Stock price prediction is one of the significant and most difficult tasks in the world of finance. Most traders rely on technical, fundamental & quantitative analysis for making predictions or generating price signals. The dependence of the Stock market on many factors including the unquantifiable human emotions makes the stock prices highly volatile and challenging to predict. With the advancement of Machine learning in many Industries, its ripple effect is also observed in the finance Industry and for the price predictions. Although many people argue that the prices are random walk and no patterns can be found, contrary to this there are strong arguments for the seasonality of the prices and patterns in the stock data. But here comes the main challenge, since stock prices are generated every second there can always be a drift in the data distribution making past data and models obsolete for generating current predictions.
Online learning algorithms can address these problems in a certain manner with Incremental learning approaches. Huge drawback of most of the online learning techniques is that there is no scope for decremental learning (Forget some of the past data) and no flexibility for real-time feature selection. In this article, we discuss the potential of ARTML technique to address the above-mentioned problems for accurately predicting the trend of the stock market. We will implement Naive Bayesian & Linear Discriminant Analysis classification algorithms for predicting the next day’s return (Positive/Negative).
For using ARTML for price signal prediction, SPY ETF data from 1993 to 2019 is taken from the Yahoo finance. SPY or S&P 500 is an American stock market index based on the market capitalizations of 500 large companies having common stock listed on the NYSE, NASDAQ, or the Cboe BZX Exchange. The data includes Opening & closing prices, High & low prices and trade volumes for all the trading days from 1993 to 2019. Stock data is generally very clean and no further preprocessing or data cleaning is required other than feature engineering. Return, Standard deviations, and Volume of stocks traded for the different window periods (Window = 2/5/10/20) are created as new features. Since we aim to do real-time feature selection it is always good to start with more number of features and select the best features from them at any point in time.
A new feature of ‘return’ is created by considering the next days closing price. If the consecutive trading day closing price is higher than the current closing price then return is considered to be positive/1. Our aim of this project is to build a real-time adaptive model to make this return prediction.
Linear Discriminant Analysis (LDA) algorithm is used for making the return predictions in our case.
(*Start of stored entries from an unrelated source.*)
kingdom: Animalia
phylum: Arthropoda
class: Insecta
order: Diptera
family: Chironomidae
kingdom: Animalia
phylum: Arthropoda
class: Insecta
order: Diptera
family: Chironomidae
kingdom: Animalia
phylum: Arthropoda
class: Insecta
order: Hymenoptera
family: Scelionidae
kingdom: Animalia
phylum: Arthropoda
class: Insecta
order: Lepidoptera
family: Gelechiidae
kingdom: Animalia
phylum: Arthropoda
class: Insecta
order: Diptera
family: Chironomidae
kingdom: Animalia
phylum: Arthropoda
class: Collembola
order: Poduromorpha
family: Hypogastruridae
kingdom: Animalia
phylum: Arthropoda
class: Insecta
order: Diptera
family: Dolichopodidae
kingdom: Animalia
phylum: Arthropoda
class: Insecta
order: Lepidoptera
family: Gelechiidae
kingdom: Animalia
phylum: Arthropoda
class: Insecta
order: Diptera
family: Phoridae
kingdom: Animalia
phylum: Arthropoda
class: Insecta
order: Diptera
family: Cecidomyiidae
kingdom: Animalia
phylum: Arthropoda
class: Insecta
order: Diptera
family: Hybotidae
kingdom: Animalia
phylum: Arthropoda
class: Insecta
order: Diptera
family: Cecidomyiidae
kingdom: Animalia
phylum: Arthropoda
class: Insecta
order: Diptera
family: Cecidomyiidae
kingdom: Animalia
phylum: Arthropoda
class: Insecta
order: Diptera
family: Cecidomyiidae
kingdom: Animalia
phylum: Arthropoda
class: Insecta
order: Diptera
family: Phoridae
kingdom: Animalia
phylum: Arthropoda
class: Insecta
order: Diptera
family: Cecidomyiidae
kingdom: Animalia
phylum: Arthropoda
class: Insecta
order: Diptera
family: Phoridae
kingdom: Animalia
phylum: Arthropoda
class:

Whole training data is sliced into subsets and LDA model is incrementally trained and tested over an unseen 2018-19 stock data. Since this is a Time series data, we cannot randomly split the data instead data is sliced into different sets in the same order. (In real scenarios we can update the model with the new stock data and use these updated models for making the future predictions.) Here our main goal is to show how the drift in data distribution can be used to update the models to make better predictions. Also, this project does not focus on building the complex trading strategies (features) to increase the prediction accuracies rather its main focus is to show the power of ARTML for addressing the concept drift issues in stock data. When powerful are models built using this powerful ARTML technique, this synergic effect could be a game-changer.
Detailed code and implementation steps for this project can be found in the Jupyter notebook
Binary classification evaluation metrics like Precision/Recall & accuracy can be used for evaluating the model. Since precision represents the number of relevant results, this clearly shows the percentage of positive return predictions made by the model. Also, CAGR (Compound Annual Growth Rate) & Sharpe ratio are calculated for evaluating the trading strategy.
The True power of ARTML can be exploited during the deployment. Once the model with a particular trading strategy is built and deployed, the model can be continuously updated with the ever-increasing new labeled data that is generated every second. When the model gets updated with some anomaly data which is common in the stock market (Variations due to temporary political changes etc.,) ARTML models have the power to forget these data points. Also, Basic element table can be built considering all fundamental, technical & economic factors and only features that gives better classifier performance can be selected in real time. These flexibilities make ARTML highly powerful for real-time stock market predictions.